Another randomness aspect is thinking while the opponent is thinking. Most newer engines do this. This means that even if you set it to a specific level it will also think on your time. On an engine like this, if you tried to mimic the moves, you might find that it suddenly plays differently because you are not able to play the moves in exactly the same number of milliseconds (and by that time the engine might just reach a deeper level).

AI

In addition to randomness, once the engine has left the book it might use AI. Here is a simple test you can do on Houdini: Play to any move until you see the evaluation change a bit one way or another. Then go back ten half moves and it might play differently. Although this is not AI it does take into account the analysis it has already done.

There are other engines, even open source projects that deal with more pure AI. These engines might not play the same move twice (especially if it lost) as it learns from previous experiences. You might read this question to understand why most commercial engines yet do not use AI, but it will probably happen soon.

Conclusion

Once you have randomness (and discard the impractical discussions leading from determinism) and/or AI in play you will see that if you pit two engines against each other on the same computer you will get different games and once in a while one side will beat the other.

So the answer depends on the engine and if you think of a practical test (and not a theoretical test). The computer it is played on should not matter, and mimicking actually makes it more likely that it will play differently.

4

Your question

So is it possible to expect different results from computer vs same computer on the same machine?
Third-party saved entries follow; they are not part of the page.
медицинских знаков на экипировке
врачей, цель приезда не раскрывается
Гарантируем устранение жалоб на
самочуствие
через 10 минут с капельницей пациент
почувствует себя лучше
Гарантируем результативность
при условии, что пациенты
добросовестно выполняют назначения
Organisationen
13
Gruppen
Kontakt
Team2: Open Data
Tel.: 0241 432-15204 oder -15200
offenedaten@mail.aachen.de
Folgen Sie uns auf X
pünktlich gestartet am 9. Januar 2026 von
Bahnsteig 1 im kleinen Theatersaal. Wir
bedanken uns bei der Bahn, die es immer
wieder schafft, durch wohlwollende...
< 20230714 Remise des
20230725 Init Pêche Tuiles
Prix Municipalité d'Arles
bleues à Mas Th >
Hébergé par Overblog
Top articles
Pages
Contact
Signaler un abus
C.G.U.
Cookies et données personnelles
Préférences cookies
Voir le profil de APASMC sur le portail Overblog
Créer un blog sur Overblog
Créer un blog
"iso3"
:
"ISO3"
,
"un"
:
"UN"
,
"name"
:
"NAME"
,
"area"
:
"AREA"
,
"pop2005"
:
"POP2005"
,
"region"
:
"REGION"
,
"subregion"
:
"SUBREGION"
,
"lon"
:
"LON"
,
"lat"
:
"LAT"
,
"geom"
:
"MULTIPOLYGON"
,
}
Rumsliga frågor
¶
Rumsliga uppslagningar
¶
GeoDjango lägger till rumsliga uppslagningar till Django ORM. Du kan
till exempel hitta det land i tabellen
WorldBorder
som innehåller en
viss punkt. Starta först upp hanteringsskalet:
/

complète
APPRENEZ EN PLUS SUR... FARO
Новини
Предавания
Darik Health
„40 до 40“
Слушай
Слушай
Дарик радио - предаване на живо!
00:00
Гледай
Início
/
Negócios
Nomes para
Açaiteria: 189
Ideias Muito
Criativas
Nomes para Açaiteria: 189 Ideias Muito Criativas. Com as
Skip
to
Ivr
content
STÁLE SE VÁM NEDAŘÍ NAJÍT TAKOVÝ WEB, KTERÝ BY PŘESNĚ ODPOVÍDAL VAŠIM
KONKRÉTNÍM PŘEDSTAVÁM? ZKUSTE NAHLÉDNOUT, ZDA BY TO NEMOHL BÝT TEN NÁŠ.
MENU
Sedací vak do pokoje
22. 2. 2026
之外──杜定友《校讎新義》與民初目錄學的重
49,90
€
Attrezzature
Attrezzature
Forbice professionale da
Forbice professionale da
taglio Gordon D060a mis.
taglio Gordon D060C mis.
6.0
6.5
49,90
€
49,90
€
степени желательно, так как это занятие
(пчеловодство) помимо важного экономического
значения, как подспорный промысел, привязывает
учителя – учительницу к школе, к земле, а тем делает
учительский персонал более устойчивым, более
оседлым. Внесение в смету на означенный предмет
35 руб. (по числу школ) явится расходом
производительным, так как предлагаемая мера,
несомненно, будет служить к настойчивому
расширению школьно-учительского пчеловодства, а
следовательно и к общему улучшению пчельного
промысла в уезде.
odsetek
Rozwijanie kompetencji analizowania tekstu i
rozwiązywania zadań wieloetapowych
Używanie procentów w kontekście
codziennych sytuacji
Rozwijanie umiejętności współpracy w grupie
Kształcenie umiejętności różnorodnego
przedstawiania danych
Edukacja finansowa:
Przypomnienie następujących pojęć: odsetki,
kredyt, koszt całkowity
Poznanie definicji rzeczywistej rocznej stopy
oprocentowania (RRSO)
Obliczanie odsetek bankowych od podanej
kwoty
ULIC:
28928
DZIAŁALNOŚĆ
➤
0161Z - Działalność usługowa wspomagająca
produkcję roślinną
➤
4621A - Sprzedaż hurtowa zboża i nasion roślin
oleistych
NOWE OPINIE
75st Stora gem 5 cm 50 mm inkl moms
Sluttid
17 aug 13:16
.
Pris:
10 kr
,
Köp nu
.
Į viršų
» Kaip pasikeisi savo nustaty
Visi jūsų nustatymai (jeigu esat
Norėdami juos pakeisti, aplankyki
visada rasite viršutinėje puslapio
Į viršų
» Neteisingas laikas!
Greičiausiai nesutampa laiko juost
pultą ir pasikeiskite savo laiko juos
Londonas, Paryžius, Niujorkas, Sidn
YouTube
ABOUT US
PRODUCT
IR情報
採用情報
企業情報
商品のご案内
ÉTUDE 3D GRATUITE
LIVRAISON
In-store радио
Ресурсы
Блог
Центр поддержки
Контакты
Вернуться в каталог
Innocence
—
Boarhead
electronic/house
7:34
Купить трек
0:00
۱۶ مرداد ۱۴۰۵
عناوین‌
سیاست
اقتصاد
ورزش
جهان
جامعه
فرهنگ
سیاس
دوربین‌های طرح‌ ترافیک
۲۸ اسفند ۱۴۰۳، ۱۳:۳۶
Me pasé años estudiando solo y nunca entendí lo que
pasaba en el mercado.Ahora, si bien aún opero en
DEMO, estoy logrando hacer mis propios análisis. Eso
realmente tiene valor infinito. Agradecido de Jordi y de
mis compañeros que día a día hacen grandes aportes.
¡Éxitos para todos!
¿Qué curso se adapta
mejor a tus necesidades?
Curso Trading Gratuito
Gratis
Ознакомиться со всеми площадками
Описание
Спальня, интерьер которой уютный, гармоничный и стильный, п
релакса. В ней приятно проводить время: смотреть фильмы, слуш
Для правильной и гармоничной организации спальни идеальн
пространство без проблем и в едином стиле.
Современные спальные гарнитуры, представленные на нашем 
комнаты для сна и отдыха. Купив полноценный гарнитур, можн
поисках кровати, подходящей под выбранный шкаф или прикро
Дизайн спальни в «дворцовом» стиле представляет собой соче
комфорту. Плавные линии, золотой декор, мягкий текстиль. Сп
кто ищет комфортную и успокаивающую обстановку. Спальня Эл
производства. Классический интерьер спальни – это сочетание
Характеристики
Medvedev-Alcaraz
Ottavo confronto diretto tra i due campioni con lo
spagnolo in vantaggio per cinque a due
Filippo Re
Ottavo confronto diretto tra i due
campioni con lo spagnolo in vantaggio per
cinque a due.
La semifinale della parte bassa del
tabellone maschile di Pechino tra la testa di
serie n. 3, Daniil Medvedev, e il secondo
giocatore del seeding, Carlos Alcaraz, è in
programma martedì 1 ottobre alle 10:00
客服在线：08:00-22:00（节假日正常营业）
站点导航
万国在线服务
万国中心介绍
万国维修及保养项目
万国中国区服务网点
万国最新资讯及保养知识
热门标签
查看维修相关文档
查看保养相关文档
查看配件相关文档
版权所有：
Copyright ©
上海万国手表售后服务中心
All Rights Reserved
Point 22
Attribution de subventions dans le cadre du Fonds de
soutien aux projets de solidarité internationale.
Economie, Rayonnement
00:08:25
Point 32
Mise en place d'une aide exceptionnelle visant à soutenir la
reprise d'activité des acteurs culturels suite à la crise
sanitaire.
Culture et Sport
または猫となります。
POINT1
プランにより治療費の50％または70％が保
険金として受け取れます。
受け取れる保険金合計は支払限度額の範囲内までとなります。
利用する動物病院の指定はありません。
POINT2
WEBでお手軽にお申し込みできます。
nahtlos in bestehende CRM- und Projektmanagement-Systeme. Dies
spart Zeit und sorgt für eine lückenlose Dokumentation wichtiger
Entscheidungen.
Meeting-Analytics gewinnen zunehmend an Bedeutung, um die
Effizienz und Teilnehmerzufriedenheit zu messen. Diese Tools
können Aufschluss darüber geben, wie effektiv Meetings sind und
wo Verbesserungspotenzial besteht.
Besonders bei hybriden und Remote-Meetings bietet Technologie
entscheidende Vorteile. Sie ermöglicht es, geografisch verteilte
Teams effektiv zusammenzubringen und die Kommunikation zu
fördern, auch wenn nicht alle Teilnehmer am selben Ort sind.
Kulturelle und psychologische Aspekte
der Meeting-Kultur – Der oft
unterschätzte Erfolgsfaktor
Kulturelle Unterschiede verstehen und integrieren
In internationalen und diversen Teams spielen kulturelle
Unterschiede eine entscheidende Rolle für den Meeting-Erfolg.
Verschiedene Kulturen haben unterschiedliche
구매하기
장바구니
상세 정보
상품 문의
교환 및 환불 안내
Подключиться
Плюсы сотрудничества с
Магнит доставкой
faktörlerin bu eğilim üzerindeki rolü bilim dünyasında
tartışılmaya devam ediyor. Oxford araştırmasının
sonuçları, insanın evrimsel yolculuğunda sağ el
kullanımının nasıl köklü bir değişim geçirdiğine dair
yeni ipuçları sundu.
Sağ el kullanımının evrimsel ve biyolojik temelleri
may be a bit too complex involving too many variables. Instead consider the simpler question

Do chess engines produce the same move given the same position and all settings being equal (ply depth, time controls)?

Clearly, if the answer to this question is yes, you should never expect a computer to deviate from its choices. From my understanding of how chess engines perform the search, the answer yes to this question is largely dependent on two factors

1) If two moves score identical position evaluations (this happens with probability 0 if scores are real valued) then the way the chess engine resolves tied moves need to be factored in when answering this question.

2) Largely, the dependency of the chess engine on randomness determines this. Move-ordering when searching the search-tree for a chess engine largely determines its playing strength. Inherently, choosing a move-order that performs well is not an exact science, and so different chess engines perform this differently. There is a general consensus on what empirically scores the highest, but this is where most chess engines differ. In particular, some chess engines may actually partially randomize the move order, in turn randomizing the actual move that the chess engine may play given everything else being equal. This is not generally a popular technique, but I have actually played a chess engine that does make different moves given the same position and no time controls. This is most likely due to its reliance on a probabilistic approach and hence dependency on randomness.